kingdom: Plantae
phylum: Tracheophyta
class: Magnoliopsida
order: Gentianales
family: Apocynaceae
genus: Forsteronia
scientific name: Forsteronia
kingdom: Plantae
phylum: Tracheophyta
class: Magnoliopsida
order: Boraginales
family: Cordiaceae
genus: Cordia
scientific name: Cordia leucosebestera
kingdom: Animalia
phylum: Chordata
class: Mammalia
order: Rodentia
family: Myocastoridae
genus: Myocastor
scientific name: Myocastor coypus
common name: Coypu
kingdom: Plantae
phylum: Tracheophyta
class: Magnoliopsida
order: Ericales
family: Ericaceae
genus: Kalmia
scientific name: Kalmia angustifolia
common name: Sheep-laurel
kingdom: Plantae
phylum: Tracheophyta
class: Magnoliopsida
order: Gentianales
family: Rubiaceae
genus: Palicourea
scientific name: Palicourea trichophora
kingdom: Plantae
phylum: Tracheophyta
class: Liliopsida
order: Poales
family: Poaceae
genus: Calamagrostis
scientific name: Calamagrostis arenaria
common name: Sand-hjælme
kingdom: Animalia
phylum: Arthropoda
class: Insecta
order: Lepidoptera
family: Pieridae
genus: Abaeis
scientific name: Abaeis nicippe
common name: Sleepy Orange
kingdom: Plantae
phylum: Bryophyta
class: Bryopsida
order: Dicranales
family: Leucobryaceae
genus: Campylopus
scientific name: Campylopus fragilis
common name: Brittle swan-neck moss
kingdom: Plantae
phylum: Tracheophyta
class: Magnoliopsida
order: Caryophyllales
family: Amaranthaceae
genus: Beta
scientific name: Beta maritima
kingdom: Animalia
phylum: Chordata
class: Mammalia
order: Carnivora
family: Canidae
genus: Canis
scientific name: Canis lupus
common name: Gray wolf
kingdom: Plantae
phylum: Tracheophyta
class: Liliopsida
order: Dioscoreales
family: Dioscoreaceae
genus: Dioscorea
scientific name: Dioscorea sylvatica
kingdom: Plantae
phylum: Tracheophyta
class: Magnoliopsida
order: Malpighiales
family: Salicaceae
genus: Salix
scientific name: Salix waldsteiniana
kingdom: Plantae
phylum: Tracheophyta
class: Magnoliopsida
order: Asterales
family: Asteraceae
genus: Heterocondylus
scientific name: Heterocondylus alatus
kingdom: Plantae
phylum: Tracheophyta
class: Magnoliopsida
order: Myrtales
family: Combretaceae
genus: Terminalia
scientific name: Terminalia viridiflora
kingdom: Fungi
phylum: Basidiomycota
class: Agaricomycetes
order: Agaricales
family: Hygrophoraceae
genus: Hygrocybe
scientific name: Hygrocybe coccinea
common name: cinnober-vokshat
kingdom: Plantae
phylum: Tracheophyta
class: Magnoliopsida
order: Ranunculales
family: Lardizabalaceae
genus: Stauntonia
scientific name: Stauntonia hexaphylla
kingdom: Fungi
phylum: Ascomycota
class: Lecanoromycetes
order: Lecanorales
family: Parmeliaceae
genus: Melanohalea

* [Exercise details]:
Copy the whole listing again, switching every "common name" to "vernacular name" and leaving all other text unchanged.

* [Solution]:
kingdom: Plantae
phylum: Tracheophyta
class: Magnoliopsida
order: Gentianales
family: Apocynaceae
genus: Forsteronia
scientific name: Forsteronia
kingdom: Plantae
phylum: Tracheophyta
class: Magnoliopsida
order: Boraginales
family: Cordiaceae
genus: Cordia
scientific name: Cordia leucosebestera
kingdom: Animalia
phylum: Chordata
class: Mammalia
order: Rodentia
family: Myocastoridae
genus: Myocastor
scientific name: Myocastor coypus
vernacular name: Coypu
kingdom: Plantae
phylum: Tracheophyta
class: Magnoliopsida
order: Ericales
family: Ericaceae
genus: Kalmia
scientific name: Kalmia angustifolia
vernacular name: Sheep-laurel
kingdom: Plantae
phylum: Tracheophyta
class: Magnoliopsida
order: Gentianales
family: Rubiaceae
genus: Palicourea
scientific name: Palicourea trichophora
kingdom: Plantae
phylum: Tracheophyta
class: Liliopsida
order: Poales
family: Poaceae
genus: Calamagrostis
scientific name: Calamagrostis arenaria
vernacular name: Sand-hjælme
kingdom: Animalia
phylum: Arthropoda
class: Insecta
order: Lepidoptera
family: Pieridae
genus: Abaeis
scientific name: Abaeis nicippe
vernacular name: Sleepy Orange
kingdom: Plantae
phylum: Bryophyta
class: Bryopsida
order: Dicranales
family: Leucobryaceae
genus: Campylopus
scientific name: Campylopus fragilis
vernacular name: Brittle swan-neck moss
kingdom: Plantae
phylum: Tracheophyta
class: Magnoliopsida
order: Caryophyllales
family: Amaranthaceae
genus: Beta
scientific name: Beta maritima
kingdom: Animalia
phylum: Chordata
class: Mammalia
order: Carnivora
family: Canidae
genus: Canis
scientific name: Canis lupus
vernacular name: Gray wolf
kingdom: Plantae
phylum: Tracheophyta
class: Liliopsida
order: Dioscoreales
family: Dioscoreaceae
genus: Dioscorea
scientific name: Dioscorea sylvatica
kingdom: Plantae
phylum: Tracheophyta
class: Magnoliopsida
order: Malpighiales
family: Salicaceae
genus: Salix
scientific name: Salix waldsteiniana
kingdom: Plantae
phylum: Tracheophyta
class: Magnoliopsida
order: Asterales
family: Asteraceae
genus: Heterocondylus
scientific name: Heterocondylus alatus
kingdom: Plantae
phylum: Tracheophyta
class: Magnoliopsida
order: Myrtales
family: Combretaceae
genus: Terminalia
scientific name: Terminalia viridiflora
kingdom: Fungi
phylum: Basidiomycota
class: Agaricomycetes
order: Agaricales
family: Hygrophoraceae
genus: Hygrocybe
scientific name: Hygrocybe coccinea
vernacular name: cinnober-vokshat
kingdom: Plantae
phylum: Tracheophyta
class: Magnoliopsida
order: Ranunculales
family: Lardizabalaceae
genus: Stauntonia
scientific name: Stauntonia hexaphylla
kingdom: Fungi
phylum: Ascomycota
class: Lecanoromycetes
order: Lecanorales
family: Parmeliaceae
genus: Melanohalea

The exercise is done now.